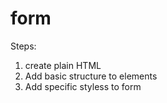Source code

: # form

Steps:
1) create plain HTML
2) Add basic structure to elements
3) Add specific styless to form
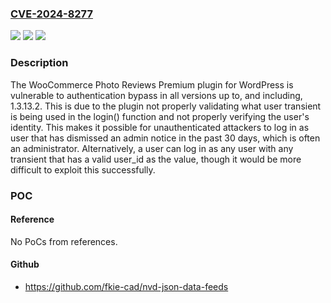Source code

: ### [CVE-2024-8277](https://cve.mitre.org/cgi-bin/cvename.cgi?name=CVE-2024-8277)
![](https://img.shields.io/static/v1?label=Product&message=WooCommerce%20Photo%20Reviews%20Premium&color=blue)
![](https://img.shields.io/static/v1?label=Version&message=*%3C%3D%201.3.13.2%20&color=brighgreen)
![](https://img.shields.io/static/v1?label=Vulnerability&message=CWE-288%20Authentication%20Bypass%20Using%20an%20Alternate%20Path%20or%20Channel&color=brighgreen)

### Description

The WooCommerce Photo Reviews Premium plugin for WordPress is vulnerable to authentication bypass in all versions up to, and including, 1.3.13.2. This is due to the plugin not properly validating what user transient is being used in the login() function and not properly verifying the user's identity. This makes it possible for unauthenticated attackers to log in as user that has dismissed an admin notice in the past 30 days, which is often an administrator. Alternatively, a user can log in as any user with any transient that has a valid user_id as the value, though it would be more difficult to exploit this successfully.

### POC

#### Reference
No PoCs from references.

#### Github
- https://github.com/fkie-cad/nvd-json-data-feeds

::::

Instructions to follow:
Swap "plugin" for "extension" throughout the source text of every row, keeping everything else the same. Leave the pictures out.

Worked solution:
Source code

: # form

Steps:
1) create plain HTML
2) Add basic structure to elements
3) Add specific styless to form
Source code

: ### [CVE-2024-8277](https://cve.mitre.org/cgi-bin/cvename.cgi?name=CVE-2024-8277)
![](https://img.shields.io/static/v1?label=Product&message=WooCommerce%20Photo%20Reviews%20Premium&color=blue)
![](https://img.shields.io/static/v1?label=Version&message=*%3C%3D%201.3.13.2%20&color=brighgreen)
![](https://img.shields.io/static/v1?label=Vulnerability&message=CWE-288%20Authentication%20Bypass%20Using%20an%20Alternate%20Path%20or%20Channel&color=brighgreen)

### Description

The WooCommerce Photo Reviews Premium extension for WordPress is vulnerable to authentication bypass in all versions up to, and including, 1.3.13.2. This is due to the extension not properly validating what user transient is being used in the login() function and not properly verifying the user's identity. This makes it possible for unauthenticated attackers to log in as user that has dismissed an admin notice in the past 30 days, which is often an administrator. Alternatively, a user can log in as any user with any transient that has a valid user_id as the value, though it would be more difficult to exploit this successfully.

### POC

#### Reference
No PoCs from references.

#### Github
- https://github.com/fkie-cad/nvd-json-data-feeds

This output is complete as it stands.